The Ritual Movie Review
Written by Simret Cheema-Innis
Released by Entertainment One
Directed by David Bruckner
Written by Joe Barton and Adam Nevill
2017, 94 minutes, Rated 15 (UK)
UK theatrical release on 13th October 2017
Rafe Spall as Luke
Robert James-Collier as (as Rob James-Collier)
Arsher Ali as Phil
Paul Reid as Robert
This adaptation of Adam Nevill’s novel of the same name is a forest-horror tale where five 40-something-year-old friends embark on a hiking adventure after a tragic event.
Luke (Rafe Spall) the protagonist of the story, haunted by guilt and battling with post-traumatic stress disorder is dragged, reluctantly, on the semi-bonding escapade which begins in Sweden. Rob (Robert James-Collier), the stronger of the bereaved coterie, encourages them all as they each grieve in unison while working through the almighty hills and valleys of the arctic circle, often coming at loggerheads with each other over the incident before the trip.
With one of the crew enduring an injury and a far cry from any city lights and life, the men make a hasty decision and walk off-trail through a forest. It’s apparently a short cut, but with the light diminishing rapidly and a storm looming in the distance, the friends have little choice but to seek shelter in a strange old cabin.
Inside, the cabin is enveloped with strange wiccan-like symbols. Luke is sure he hears something outside, but Rob, the more rational of them, encourages them to sleep and awake at sunrise to complete the trek.
The night is filled with torturous dream-like apparitions for them all, leading them to bolt out of the nightmarish cabin at daybreak. However, with men being…men, all of them are reluctant to speak about what they each endured though they all seem to be deeply affected by the nocturnal phenomenon.
Another night promises darkness, and the friends find themselves one by one falling victim to an unknown flesh-hungry entity which preys on the weakness of their dwindling souls.
Adam Nevill is known for his cult-like pagan stories with supernatural twists, preying on the fear and the imperfection of humankind. His book Last Days is a perfect portrayal of psychological dismay, launching the reader into nail-biting territory balancing on the edge of reason and reality. He creates fiction which feels palpable yet supernatural and otherworldly in description resulting in brilliantly three dimensional characters who question, dig and escape his murky and expressive narratives.
While this adaptation takes from a few other forest-themed horrors, this is movie-making formulaic practice for director David Bruckner with the beats in right place with Acts One, Two and three carefully crafted. The film itself is not a grandiose affair in comparison to other horror-in-the-woods movies. This can be fairly disappointing in the one sense because you’re hoping for more scares, horror and not the generally recycled horror-in-the-woods tropes that we expect to see. There’s dynamism between the characters, with Bruckner not taking an ageist stance, it’s refreshing to see men in their late 30’s to early 40’s bonding and trying to support each other through what becomes a messed-up situation.

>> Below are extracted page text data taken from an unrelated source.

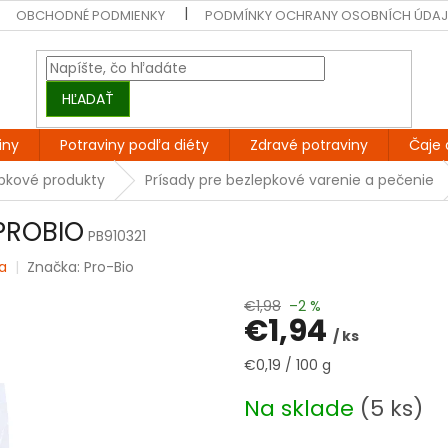
OBCHODNÉ PODMIENKY
PODMÍNKY OCHRANY OSOBNÍCH ÚDA
HĽADAŤ
iny
Potraviny podľa diéty
Zdravé potraviny
Čaje 
epkové produkty
Prísady pre bezlepkové varenie a pečenie
 PROBIO
PB910321
a
Značka:
Pro-Bio
€1,98
–2 %
€1,94
/ ks
Jednotková
€0,19 / 100 g
cena:
Na sklade
(5 ks)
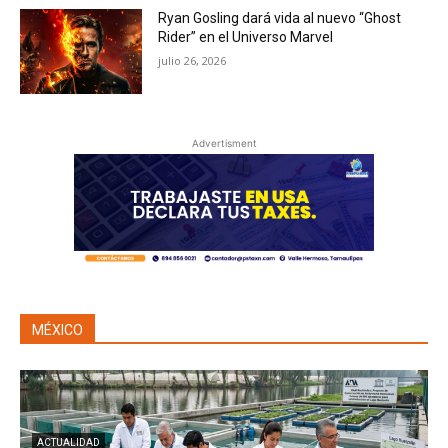
Ryan Gosling dará vida al nuevo “Ghost
Rider” en el Universo Marvel
julio 26, 2026
Advertisment
MÉXICO
ACTUALIDAD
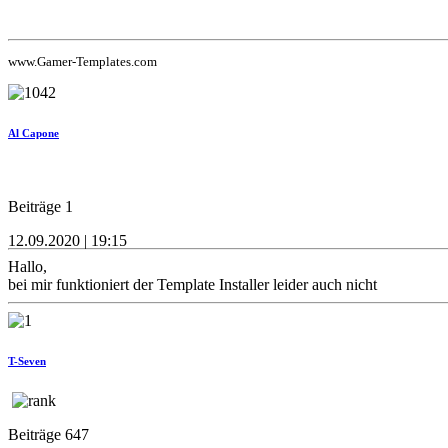
www.Gamer-Templates.com
Al Capone
Beiträge 1
12.09.2020 | 19:15
Hallo,
bei mir funktioniert der Template Installer leider auch nicht
T-Seven
Beiträge 647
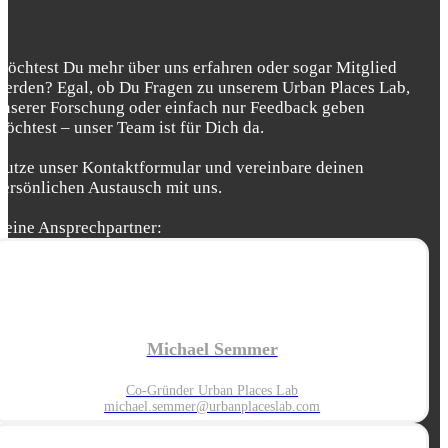
Möchtest Du mehr über uns erfahren oder sogar Mitglied
werden? Egal, ob Du Fragen zu unserem Urban Places Lab,
unserer Forschung oder einfach nur Feedback geben
möchtest – unser Team ist für Dich da.
Nutze unser Kontaktformular und vereinbare deinen
persönlichen Austausch mit uns.
Deine Ansprechpartner:
Michael Semmer
Co-Gründer Urban Places Lab
michael.semmer@urbanplaceslab.com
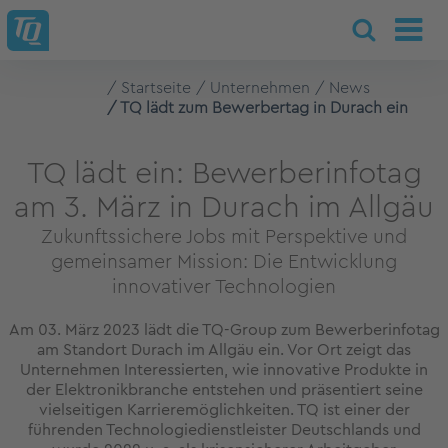
Startseite
Unternehmen
News
TQ lädt zum Bewerbertag in Durach ein
TQ lädt ein: Bewerberinfotag
am 3. März in Durach im Allgäu
Zukunftssichere Jobs mit Perspektive und
gemeinsamer Mission: Die Entwicklung
innovativer Technologien
Am 03. März 2023 lädt die TQ-Group zum Bewerberinfotag
am Standort Durach im Allgäu ein. Vor Ort zeigt das
Unternehmen Interessierten, wie innovative Produkte in
der Elektronikbranche entstehen und präsentiert seine
vielseitigen Karrieremöglichkeiten. TQ ist einer der
führenden Technologiedienstleister Deutschlands und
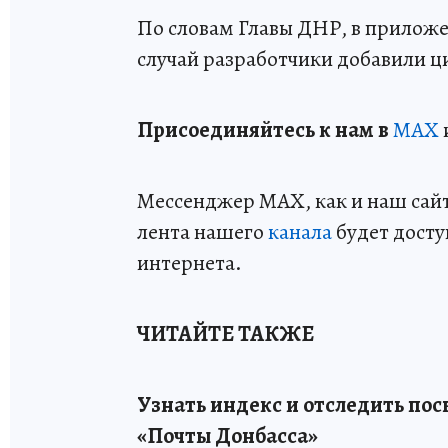
По словам Главы ДНР, в приложе
случай разработчики добавили 
Пр
и
соединяйтесь к нам в
MAX
Мессенджер MAX, как и наш сайт,
лента нашего
канала
будет досту
интернета.
ЧИТАЙТЕ ТАКЖЕ
Узнать индекс и отследить пос
«Почты Донбасса»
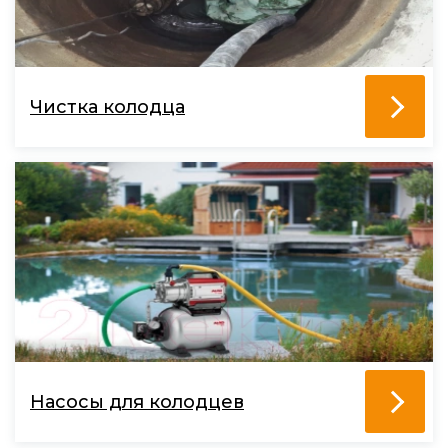
Чистка колодца
Насосы для колодцев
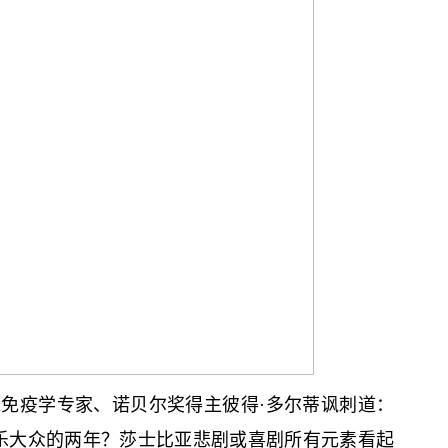
免疫学专家、诺贝尔奖得主彼得·多尔蒂讽刺道：
乐大众的两年？莎士比亚悲剧或喜剧所有元素看起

With guilt being one of the main themes in the movie, abstract dreamlike sequences further emboss character and fear which are beautifully composed, cementing both delusion, dread and the guilt Luke feels. Although the best is saved until the last, in terms of the monster-reveal, the pre-tease becomes a tiring affair and the actual creature mythology ambiguous if not clichéd, for example the strange-inbred people of the foreign-lands parable which plays right into what we expect…the different is feared and perversely dangerous.
It’s difficult to be affected by this movie as it feels dated, especially when you have films like André Øvredal's Troll Hunter, Corin Hardy’s The Hallow (which does have some terrifying creature moments), Antichrist, Fede Alvarez’s Evil Dead and even Blair Witch, where there are some pagan similarities. These films are also cinematically appeasing, making use of the great wilderness and capturing landscapes which give a great sense of fantastical hidden-away worlds. The Ritual is quite simplistic in its cinematography where the mystical element of the environment is downplayed; perhaps this is what gives the film more outdated aesthetic.
The viewing experience might be further enhanced after reading the actual detail in Adam Nevill’s novel, creating a special spark that feels amiss in the film. But it’s still good to see a well-crafted British horror movie on the map, with riveting dialogue, suspense and tight ensemble.